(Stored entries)
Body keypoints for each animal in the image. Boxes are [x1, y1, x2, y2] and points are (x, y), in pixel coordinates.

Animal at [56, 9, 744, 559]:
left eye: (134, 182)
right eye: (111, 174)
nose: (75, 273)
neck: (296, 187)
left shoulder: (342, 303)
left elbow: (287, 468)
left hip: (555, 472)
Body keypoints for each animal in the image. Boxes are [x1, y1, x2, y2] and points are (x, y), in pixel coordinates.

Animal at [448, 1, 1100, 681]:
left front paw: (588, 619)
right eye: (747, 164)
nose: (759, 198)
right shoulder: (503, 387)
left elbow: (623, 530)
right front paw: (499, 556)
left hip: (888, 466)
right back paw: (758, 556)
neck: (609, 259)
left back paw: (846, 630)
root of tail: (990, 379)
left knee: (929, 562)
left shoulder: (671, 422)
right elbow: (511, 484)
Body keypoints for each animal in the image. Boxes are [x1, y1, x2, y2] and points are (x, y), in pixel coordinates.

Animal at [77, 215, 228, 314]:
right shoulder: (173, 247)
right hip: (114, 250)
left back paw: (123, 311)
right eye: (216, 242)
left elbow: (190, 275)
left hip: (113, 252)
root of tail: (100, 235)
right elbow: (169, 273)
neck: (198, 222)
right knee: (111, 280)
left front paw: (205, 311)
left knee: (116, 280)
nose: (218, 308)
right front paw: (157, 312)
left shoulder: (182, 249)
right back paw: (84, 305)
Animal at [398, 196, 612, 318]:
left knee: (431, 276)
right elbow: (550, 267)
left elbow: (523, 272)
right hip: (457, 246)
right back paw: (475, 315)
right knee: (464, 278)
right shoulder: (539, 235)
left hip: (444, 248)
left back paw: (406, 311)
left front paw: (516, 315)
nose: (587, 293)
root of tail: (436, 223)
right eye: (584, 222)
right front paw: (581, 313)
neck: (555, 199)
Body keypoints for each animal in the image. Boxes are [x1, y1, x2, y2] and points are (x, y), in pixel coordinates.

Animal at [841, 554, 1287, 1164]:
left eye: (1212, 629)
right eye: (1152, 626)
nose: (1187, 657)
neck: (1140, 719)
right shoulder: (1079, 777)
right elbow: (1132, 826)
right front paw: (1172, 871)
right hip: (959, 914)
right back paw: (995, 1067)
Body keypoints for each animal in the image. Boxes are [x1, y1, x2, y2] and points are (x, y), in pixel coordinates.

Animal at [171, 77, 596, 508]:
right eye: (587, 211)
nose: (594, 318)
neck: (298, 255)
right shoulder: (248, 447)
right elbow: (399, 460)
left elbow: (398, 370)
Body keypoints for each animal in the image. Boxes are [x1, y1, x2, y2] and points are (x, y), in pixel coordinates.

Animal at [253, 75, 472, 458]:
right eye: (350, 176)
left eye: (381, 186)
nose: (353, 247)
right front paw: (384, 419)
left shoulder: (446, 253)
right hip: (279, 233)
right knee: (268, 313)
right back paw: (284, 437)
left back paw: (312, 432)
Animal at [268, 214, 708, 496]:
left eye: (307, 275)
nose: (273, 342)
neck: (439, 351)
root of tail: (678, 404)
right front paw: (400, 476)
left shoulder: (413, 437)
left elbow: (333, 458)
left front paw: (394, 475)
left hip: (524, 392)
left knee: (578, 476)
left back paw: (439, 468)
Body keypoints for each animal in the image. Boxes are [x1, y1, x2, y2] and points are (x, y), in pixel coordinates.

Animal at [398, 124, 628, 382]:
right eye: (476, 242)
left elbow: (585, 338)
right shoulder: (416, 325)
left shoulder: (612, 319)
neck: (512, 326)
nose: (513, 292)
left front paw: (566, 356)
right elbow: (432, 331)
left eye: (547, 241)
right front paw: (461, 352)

=== Your objective ===
Reproduce the data above in full, with no line missing.

=== Written response ===
Body keypoints for each animal in the image. Boxes are [x1, y1, x2, y2] and points are (x, y), in pixel coordinates.

Animal at [56, 9, 744, 559]:
left eye: (134, 182)
right eye: (111, 174)
nose: (75, 273)
neck: (296, 187)
left shoulder: (342, 303)
left elbow: (287, 468)
left hip: (555, 472)
Body keypoints for each animal in the image. Boxes are [x1, y1, x2, y2] and points are (x, y), in pixel coordinates.

Animal at [448, 1, 1100, 681]:
left front paw: (588, 619)
right eye: (747, 164)
nose: (759, 198)
right shoulder: (503, 387)
left elbow: (623, 530)
right front paw: (499, 556)
left hip: (888, 466)
right back paw: (758, 556)
neck: (609, 259)
left back paw: (846, 630)
root of tail: (990, 379)
left knee: (929, 562)
left shoulder: (671, 422)
right elbow: (511, 484)
Body keypoints for each animal in the image. Boxes are [x1, y1, x2, y2] and points are (x, y), in pixel coordinates.

Animal at [77, 215, 228, 314]:
right shoulder: (173, 247)
right hip: (114, 250)
left back paw: (123, 311)
right eye: (216, 242)
left elbow: (190, 275)
left hip: (113, 252)
root of tail: (100, 235)
right elbow: (169, 273)
neck: (198, 222)
right knee: (111, 280)
left front paw: (205, 311)
left knee: (116, 280)
nose: (218, 308)
right front paw: (157, 312)
left shoulder: (182, 249)
right back paw: (84, 305)
Animal at [398, 196, 612, 318]:
left knee: (431, 276)
right elbow: (550, 267)
left elbow: (523, 272)
right hip: (457, 246)
right back paw: (475, 315)
right knee: (464, 278)
right shoulder: (539, 235)
left hip: (444, 248)
left back paw: (406, 311)
left front paw: (516, 315)
nose: (587, 293)
root of tail: (436, 223)
right eye: (584, 222)
right front paw: (581, 313)
neck: (555, 199)
Body keypoints for each animal in the image. Boxes are [x1, y1, x2, y2] and points are (x, y), in pixel coordinates.

Animal at [841, 554, 1287, 1164]:
left eye: (1212, 629)
right eye: (1152, 626)
nose: (1187, 657)
neck: (1140, 719)
right shoulder: (1079, 777)
right elbow: (1132, 826)
right front paw: (1172, 871)
right hip: (959, 914)
right back paw: (995, 1067)
Body keypoints for each animal in the image. Boxes are [x1, y1, x2, y2] and points are (x, y), in pixel coordinates.

Animal at [171, 77, 596, 508]:
right eye: (587, 211)
nose: (594, 318)
neck: (298, 255)
right shoulder: (248, 447)
right elbow: (399, 460)
left elbow: (398, 370)
Body keypoints for each animal in the image. Boxes are [x1, y1, x2, y2] and points are (x, y), in pixel coordinates.

Animal at [253, 75, 472, 458]:
right eye: (350, 176)
left eye: (381, 186)
nose: (353, 247)
right front paw: (384, 419)
left shoulder: (446, 253)
right hip: (279, 233)
right knee: (268, 313)
right back paw: (284, 437)
left back paw: (312, 432)
Animal at [268, 214, 708, 496]:
left eye: (307, 275)
nose: (273, 342)
neck: (439, 351)
root of tail: (678, 404)
right front paw: (400, 476)
left shoulder: (413, 437)
left elbow: (333, 458)
left front paw: (394, 475)
left hip: (524, 392)
left knee: (578, 476)
left back paw: (439, 468)
Body keypoints for each animal in the image. Boxes are [x1, y1, x2, y2] and points are (x, y), in pixel coordinates.

Animal at [398, 124, 628, 382]:
right eye: (476, 242)
left elbow: (585, 338)
right shoulder: (416, 325)
left shoulder: (612, 319)
neck: (512, 326)
nose: (513, 292)
left front paw: (566, 356)
right elbow: (432, 331)
left eye: (547, 241)
right front paw: (461, 352)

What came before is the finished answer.